Data extracted from a collection:

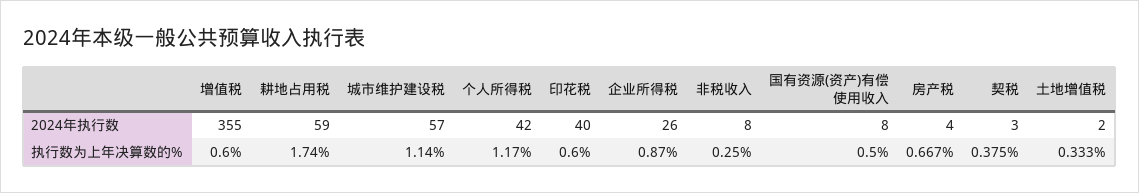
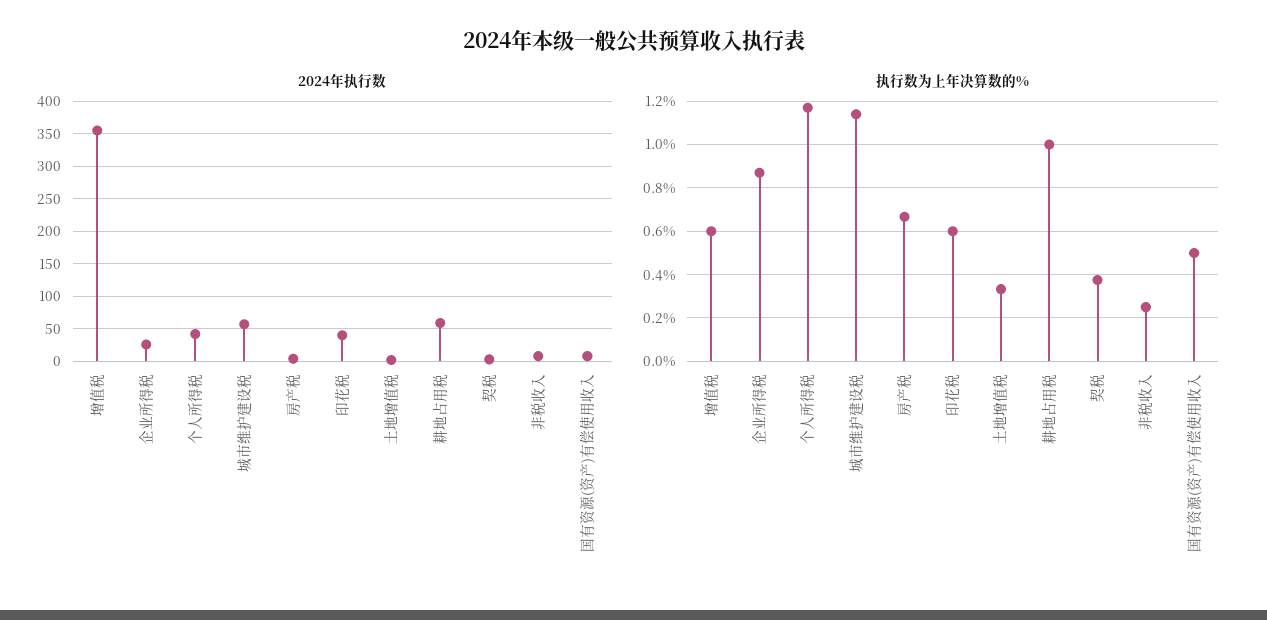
  {
    "2024年执行数": {
      "增值税": 355,
      "耕地占用税": 59,
      "城市维护建设税": 57,
      "个人所得税": 42,
      "印花税": 40,
      "企业所得税": 26,
      "非税收入": 8,
      "国有资源(资产)有偿使用收入": 8,
      "房产税": 4,
      "契税": 3,
      "土地增值税": 2
    },
    "执行数为上年决算数的%": {
      "增值税": 0.6,
-     "耕地占用税": 1.74,
+     "耕地占用税": 1,
      "城市维护建设税": 1.14,
      "个人所得税": 1.17,
      "印花税": 0.6,
      "企业所得税": 0.87,
      "非税收入": 0.25,
      "国有资源(资产)有偿使用收入": 0.5,
      "房产税": 0.667,
      "契税": 0.375,
      "土地增值税": 0.333
    }
  }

▸ PROBLEM DETAILS
Omit the images and transcribe all of the records above word for word.

▸ TASK RESPONSE
  {
    "2024年执行数": {
      "增值税": 355,
      "耕地占用税": 59,
      "城市维护建设税": 57,
      "个人所得税": 42,
      "印花税": 40,
      "企业所得税": 26,
      "非税收入": 8,
      "国有资源(资产)有偿使用收入": 8,
      "房产税": 4,
      "契税": 3,
      "土地增值税": 2
    },
    "执行数为上年决算数的%": {
      "增值税": 0.6,
-     "耕地占用税": 1.74,
+     "耕地占用税": 1,
      "城市维护建设税": 1.14,
      "个人所得税": 1.17,
      "印花税": 0.6,
      "企业所得税": 0.87,
      "非税收入": 0.25,
      "国有资源(资产)有偿使用收入": 0.5,
      "房产税": 0.667,
      "契税": 0.375,
      "土地增值税": 0.333
    }
  }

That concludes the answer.